If you sit down expecting to play a game of chess and everyone around
you is running a marathon, you're probably going to be disappointed. I
think the issue you mention can be attributed to MMOs being so wildly
popular. People flock to them expecting the end-all be-all gaming
experience. Why wouldn't you, having read all the hype? If a genre is
popular enough to spawn its own mental disorder, how can you not have
fun playing it.
People play games for entertainment, but they often don't have time or
patience research the game before they play it. They go buy the game,
spend the money on a monthly fee, and expect to get their money's worth.
No wonder they feel a bit gipped when they buy a game like City of
Heroes expecting to feel like a hero, but instead feel like Joe Schmoe
because they're playing an MMO with lots and lots of other heroes.
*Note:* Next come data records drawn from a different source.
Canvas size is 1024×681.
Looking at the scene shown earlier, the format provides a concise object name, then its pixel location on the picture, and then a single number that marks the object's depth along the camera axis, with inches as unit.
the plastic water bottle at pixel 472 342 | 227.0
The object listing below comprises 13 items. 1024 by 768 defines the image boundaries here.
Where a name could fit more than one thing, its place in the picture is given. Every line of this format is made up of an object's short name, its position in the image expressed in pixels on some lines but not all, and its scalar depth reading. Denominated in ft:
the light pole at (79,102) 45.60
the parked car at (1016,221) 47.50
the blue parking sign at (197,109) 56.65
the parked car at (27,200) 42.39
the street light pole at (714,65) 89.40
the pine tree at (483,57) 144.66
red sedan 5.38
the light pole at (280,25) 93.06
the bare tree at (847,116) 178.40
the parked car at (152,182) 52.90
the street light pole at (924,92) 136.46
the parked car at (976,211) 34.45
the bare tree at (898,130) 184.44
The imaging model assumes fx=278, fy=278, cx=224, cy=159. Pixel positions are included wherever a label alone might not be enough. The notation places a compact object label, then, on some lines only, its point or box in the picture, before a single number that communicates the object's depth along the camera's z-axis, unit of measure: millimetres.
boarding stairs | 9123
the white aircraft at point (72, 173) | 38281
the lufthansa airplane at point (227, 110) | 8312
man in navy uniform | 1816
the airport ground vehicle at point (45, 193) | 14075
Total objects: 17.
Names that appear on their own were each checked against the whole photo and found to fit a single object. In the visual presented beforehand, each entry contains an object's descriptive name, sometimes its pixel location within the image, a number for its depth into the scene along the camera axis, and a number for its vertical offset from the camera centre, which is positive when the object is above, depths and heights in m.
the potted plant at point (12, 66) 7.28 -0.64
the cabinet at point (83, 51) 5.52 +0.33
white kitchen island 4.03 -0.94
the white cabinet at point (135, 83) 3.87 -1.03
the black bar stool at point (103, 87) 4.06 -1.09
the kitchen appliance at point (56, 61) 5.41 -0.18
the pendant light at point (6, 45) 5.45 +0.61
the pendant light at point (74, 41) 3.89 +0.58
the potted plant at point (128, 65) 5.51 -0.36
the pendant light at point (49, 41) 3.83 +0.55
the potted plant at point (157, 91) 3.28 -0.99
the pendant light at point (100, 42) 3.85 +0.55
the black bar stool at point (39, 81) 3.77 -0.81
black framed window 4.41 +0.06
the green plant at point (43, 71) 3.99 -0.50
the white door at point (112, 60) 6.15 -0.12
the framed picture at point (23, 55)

Reminds me of the bumper sticker, "You're special, just like everyone
else!"
Besides that mundane feeling of being a hero among superheroes, MMOs do
suffer from the problem/feature of dice-based combat rather than
skills-based combat. FPSs generally let you hit what you're aiming at
unless there's a good reason for you to miss (you're using an MP40 at
100+ yards or you're aiming a bazooka at somebody's feet from half a
mile away and expecting it to go in a straight line). In an RPG you
generally aim, fire, and pray. Sure, it's frustrating to miss 10 times
in a row when your crosshairs are right on your enemy. In a paper and
pencil game where dice-based combat originated, your GM could explain
that your enemy is running in circles around you while laughing at your
feeble attempts to hit him, but MMOs don't show this and it ends up in a
ridiculous situation where two players can stand in front of one another
shooting a stream of bullets/bolts/arrows/death rays and continuously
missing.
Summing that up, I think that a big part of the issue is the
expectations being placed on MMOs. They're just another genre. They're
not even that spectacular. They need to keep pumping up the hype to keep
subscriptions high and keep the ball rolling otherwise the whole thing
falls apart. MMOs can't remain massive without lots of subscribers. That
need drives a lot of unhappiness with MMOs: you simply can't keep that
many people happy. The additional problem is outdated mechanics like
dice combat, which completes my previous statement: You can't keep that
many people happy, especially when you're too lazy/greedy to spend the
money to develop modern solutions to modern issues. Developers are too
eager to recycle old concepts without a second thought, slap on a new
GUI, and ship it out. A perfect example of that is the LoTR MMO. How
long before the novelty of playing as a hobbit wears off and the
underlying issues with the MMO platform show up?